The heat conductive materials (A), (B), (C) shown in Table 1, the base oil (D) shown in Table 2, and the silane coupling agent (E) shown in Table 3 are used in Tables 4-6. And blended for 5 minutes using “Shintaro Awatori AR-250” manufactured by Shinky to produce grease. Table 4 shows the results of evaluating the thermal resistance and separation state of the obtained grease. In the evaluation results, a heat conductive grease with a thermal resistance exceeding 0.2 ° C / W has a thermal characteristic and can efficiently transfer heat from the heat generating part to the cooling part.

[0032] [Table 1]

table 1

[0033] [Table 2] Table 2

[0034] [Table 3] Table 3

[0035] [Table 4]

[0036] [Table 5]

6]

6

[0038] The grease of the present invention exhibits low thermal resistance, and can efficiently transfer heat from a heat generating electronic component that is less deteriorated by heat cycle to a cooling part such as a heat sink or a casing. Industrial applicability

[0039] The thermally conductive grease according to the present invention is suitably used in various fields, but in particular, because it can efficiently transfer heat by being present between a heat-generating electronic component and a heat sink, etc. Used for cooling electronic parts that generate heat. The entire contents of the specification, claims and abstract of Japanese Patent Application No. 2006-282457, filed on October 17, 2006, are cited herein as the disclosure of the specification of the present invention. Incorporated.

Claims

The scope of the claims

[1] containing one or more heat conductive material powders selected from the group consisting of a heat conductive material (A), a heat conductive material (B), and a heat conductive material (C), The frequency of the thermal conductive material powder in the range of 2. 1. 0 ~; ί · 9 μ ΐ ^ and 0 .;! ~ 0 · 9 m in the particle size distribution measured by the laser diffraction particle size distribution method. A grease having a maximum value and containing a base oil having a surface tension of 25 to 40 dyn / cm at 25 ° C.

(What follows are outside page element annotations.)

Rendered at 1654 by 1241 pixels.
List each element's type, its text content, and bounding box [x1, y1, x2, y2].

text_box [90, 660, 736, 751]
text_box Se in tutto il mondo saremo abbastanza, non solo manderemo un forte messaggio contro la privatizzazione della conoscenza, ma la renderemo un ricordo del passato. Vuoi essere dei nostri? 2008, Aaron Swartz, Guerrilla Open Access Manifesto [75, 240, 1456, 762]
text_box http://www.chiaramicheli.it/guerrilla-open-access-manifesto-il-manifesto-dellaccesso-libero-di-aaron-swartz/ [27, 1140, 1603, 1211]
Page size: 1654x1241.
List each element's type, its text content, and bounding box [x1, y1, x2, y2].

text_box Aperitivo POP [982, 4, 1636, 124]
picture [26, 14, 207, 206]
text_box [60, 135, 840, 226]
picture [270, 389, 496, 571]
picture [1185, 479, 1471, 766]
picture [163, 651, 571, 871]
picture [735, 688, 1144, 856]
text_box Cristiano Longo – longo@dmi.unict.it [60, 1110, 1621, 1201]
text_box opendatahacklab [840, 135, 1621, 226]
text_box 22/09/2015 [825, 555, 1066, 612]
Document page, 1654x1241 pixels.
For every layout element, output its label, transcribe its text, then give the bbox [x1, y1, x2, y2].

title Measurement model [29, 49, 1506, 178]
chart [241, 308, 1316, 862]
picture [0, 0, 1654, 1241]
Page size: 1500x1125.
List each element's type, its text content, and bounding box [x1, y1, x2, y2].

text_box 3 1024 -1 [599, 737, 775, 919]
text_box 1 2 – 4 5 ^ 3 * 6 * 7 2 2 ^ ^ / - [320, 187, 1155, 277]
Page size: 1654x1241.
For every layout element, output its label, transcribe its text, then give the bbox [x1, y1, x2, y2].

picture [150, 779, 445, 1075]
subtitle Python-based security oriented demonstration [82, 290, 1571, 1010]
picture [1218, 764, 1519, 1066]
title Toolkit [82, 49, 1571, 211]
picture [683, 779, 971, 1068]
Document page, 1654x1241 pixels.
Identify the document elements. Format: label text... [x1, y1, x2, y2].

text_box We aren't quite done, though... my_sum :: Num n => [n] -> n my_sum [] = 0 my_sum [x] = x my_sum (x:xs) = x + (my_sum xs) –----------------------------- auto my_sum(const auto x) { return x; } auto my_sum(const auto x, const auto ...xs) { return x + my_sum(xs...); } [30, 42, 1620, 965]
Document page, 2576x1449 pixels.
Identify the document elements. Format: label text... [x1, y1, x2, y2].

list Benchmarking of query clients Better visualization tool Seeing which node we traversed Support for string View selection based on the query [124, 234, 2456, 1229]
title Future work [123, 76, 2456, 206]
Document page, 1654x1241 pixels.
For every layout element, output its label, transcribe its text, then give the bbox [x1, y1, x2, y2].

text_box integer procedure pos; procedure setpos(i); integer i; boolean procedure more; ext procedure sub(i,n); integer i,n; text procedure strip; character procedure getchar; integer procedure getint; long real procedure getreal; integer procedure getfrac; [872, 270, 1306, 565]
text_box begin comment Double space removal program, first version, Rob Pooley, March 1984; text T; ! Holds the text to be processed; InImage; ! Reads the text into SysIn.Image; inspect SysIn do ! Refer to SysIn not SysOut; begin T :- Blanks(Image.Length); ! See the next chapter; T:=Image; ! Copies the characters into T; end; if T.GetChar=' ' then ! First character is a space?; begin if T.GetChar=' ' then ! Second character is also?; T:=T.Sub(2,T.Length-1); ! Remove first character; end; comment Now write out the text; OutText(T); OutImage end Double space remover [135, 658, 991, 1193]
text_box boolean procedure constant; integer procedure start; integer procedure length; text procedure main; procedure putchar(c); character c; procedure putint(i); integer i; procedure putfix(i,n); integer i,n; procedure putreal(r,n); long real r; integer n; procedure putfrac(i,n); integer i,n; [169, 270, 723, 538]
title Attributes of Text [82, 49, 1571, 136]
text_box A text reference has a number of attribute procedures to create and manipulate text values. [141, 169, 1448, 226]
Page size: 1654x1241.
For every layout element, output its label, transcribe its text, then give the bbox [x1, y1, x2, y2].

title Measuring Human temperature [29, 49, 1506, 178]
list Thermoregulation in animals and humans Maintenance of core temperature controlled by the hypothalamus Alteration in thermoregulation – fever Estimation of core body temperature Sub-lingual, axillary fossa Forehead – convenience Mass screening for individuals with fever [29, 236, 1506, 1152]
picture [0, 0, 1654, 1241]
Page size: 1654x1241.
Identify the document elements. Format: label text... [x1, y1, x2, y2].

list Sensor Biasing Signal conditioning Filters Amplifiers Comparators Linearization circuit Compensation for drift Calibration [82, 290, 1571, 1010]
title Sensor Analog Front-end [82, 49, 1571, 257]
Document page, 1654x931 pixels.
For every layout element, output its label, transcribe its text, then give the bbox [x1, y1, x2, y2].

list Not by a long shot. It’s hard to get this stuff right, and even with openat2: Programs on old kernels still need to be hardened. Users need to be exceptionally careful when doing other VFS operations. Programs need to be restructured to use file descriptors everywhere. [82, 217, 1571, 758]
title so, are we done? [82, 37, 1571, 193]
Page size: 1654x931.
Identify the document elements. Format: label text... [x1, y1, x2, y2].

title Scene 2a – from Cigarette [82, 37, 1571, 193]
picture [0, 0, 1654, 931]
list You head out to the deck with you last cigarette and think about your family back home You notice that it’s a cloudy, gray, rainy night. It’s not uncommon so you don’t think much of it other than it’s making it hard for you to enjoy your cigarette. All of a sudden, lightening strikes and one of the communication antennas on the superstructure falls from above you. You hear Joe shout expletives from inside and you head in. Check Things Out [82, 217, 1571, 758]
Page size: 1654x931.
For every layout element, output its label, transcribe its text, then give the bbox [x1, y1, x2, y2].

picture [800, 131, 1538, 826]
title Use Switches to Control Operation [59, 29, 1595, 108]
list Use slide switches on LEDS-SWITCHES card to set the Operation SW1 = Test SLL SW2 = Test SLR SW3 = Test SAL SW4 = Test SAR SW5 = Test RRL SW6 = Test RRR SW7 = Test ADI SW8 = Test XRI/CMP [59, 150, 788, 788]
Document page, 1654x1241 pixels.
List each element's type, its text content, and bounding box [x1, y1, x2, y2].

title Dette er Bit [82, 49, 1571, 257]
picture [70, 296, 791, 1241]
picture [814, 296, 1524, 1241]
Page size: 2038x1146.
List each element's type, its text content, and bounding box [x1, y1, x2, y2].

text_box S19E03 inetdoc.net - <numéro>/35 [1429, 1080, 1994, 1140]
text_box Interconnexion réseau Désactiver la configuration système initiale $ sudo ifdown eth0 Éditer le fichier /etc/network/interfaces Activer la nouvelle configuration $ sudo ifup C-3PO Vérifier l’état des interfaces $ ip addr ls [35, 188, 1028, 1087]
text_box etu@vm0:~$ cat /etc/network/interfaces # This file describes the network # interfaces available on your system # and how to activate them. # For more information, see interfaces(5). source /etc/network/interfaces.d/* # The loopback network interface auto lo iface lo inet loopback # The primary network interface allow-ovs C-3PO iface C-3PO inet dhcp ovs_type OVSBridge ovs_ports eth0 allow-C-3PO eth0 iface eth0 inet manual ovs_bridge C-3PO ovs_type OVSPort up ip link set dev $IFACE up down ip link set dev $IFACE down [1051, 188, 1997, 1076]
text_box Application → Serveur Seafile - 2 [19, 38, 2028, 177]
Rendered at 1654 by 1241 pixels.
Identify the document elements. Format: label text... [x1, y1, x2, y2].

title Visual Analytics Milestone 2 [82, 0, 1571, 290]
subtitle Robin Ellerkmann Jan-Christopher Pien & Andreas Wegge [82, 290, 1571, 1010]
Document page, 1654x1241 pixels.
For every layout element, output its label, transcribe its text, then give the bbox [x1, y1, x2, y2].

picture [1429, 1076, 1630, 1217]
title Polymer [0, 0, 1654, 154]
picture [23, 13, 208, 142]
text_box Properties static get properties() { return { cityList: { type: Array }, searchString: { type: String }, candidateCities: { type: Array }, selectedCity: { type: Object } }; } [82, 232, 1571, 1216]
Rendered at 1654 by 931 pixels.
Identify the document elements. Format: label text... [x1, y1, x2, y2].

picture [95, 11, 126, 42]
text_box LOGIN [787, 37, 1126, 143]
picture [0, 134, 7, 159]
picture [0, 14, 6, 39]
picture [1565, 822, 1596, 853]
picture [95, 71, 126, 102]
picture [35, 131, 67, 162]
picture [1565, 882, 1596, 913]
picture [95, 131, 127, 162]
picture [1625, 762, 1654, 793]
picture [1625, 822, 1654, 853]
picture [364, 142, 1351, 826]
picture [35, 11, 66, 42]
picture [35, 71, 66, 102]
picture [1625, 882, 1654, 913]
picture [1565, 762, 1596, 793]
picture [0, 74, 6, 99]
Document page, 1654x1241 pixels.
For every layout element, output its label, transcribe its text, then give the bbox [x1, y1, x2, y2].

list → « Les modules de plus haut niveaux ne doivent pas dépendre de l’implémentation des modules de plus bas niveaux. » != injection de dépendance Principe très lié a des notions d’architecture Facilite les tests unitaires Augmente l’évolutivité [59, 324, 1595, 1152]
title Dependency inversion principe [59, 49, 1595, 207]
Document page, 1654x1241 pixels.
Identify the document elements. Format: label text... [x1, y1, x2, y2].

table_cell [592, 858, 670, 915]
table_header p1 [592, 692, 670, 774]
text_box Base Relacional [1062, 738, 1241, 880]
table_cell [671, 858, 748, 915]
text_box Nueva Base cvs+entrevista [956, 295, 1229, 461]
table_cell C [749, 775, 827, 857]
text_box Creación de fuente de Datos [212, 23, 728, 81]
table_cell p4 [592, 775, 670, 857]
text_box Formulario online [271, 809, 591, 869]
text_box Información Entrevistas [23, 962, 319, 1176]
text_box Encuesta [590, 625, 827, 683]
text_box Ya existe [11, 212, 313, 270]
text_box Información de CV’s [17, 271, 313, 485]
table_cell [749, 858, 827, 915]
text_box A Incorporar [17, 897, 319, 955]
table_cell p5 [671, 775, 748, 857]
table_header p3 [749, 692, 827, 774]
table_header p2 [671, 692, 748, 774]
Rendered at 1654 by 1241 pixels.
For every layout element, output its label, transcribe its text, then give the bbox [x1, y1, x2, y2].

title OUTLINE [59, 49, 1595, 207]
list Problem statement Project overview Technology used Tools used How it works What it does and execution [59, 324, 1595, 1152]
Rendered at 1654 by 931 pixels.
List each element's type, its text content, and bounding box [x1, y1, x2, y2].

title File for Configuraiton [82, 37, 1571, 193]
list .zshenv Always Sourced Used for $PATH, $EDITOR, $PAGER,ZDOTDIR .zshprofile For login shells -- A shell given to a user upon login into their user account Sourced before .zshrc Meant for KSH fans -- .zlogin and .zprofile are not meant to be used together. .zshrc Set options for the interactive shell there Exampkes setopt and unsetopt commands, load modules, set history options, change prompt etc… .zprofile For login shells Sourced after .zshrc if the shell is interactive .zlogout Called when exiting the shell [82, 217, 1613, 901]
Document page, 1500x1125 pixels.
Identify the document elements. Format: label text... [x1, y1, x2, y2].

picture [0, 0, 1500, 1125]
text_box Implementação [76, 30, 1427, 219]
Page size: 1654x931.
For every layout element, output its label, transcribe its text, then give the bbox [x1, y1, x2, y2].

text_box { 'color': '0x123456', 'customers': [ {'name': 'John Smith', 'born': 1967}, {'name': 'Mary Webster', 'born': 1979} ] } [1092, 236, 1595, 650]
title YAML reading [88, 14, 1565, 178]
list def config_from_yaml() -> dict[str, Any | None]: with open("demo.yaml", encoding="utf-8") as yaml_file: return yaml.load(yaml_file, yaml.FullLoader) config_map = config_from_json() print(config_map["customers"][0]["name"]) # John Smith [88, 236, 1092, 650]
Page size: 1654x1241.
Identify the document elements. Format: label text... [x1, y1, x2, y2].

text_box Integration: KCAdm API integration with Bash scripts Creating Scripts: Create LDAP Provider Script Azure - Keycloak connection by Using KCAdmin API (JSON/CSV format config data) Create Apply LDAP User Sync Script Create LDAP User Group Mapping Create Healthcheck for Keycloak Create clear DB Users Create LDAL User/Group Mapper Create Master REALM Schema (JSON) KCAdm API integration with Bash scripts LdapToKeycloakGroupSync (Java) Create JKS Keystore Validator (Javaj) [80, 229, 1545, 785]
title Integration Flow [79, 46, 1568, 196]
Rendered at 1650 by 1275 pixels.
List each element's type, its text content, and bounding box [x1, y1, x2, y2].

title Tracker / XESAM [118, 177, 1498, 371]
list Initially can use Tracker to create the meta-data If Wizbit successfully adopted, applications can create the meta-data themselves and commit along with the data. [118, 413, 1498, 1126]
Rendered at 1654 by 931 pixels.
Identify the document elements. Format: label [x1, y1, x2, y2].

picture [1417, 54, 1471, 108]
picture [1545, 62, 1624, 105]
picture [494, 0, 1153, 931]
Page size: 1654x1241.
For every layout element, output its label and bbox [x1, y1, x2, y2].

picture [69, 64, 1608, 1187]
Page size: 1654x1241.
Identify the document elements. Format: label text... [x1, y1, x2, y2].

[2] Thermally conductive material (Α) with an average particle size of 2.0 to 10 μm, thermal conductive material (Β) with an average particle size of 1. 0 to 1.9 μm, and average particle size A grease characterized by comprising a thermally conductive material (C) of 0 .;! To 0.9, and a base oil having a surface tension of 25 to 40 dyn / cm at 25 ° C.

[3] The heat conductive material (A), (B), or (C) is one or more selected from the group consisting of metallic aluminum, aluminum nitride, and zinc oxide. Dally listed.

[4] The heat conductive material (A) is metallic aluminum, the heat conductive material (B) is aluminum nitride, and the heat conductive material (C) is zinc oxide. Grease

[5] The grease according to any one of claims 1 to 4, wherein the base oil has a viscosity of 300 to 1000 mPa's.

6. The grease according to any one of claims 1 to 5, wherein the base oil is a silicone oil modified with an alkyl group.

[7] The content of the heat conductive material (A), (B), and (C) is 60 to 80% by volume.

Any force of 6, grease according to item 1.

[8] Among all the heat conductive materials, the heat conductive material (A) is 50 to 70% by volume, and the heat conductive material (B

The grease according to any one of claims 1 to 7, wherein the thermal conductive material (C) is 20 to 10% by volume.

[9] The grease according to any one of claims 1 to 8, further comprising a silane coupling agent.

[10] The grease according to any one of claims 1 to 9, having a thermal resistance of 0.2 ° C / W or less.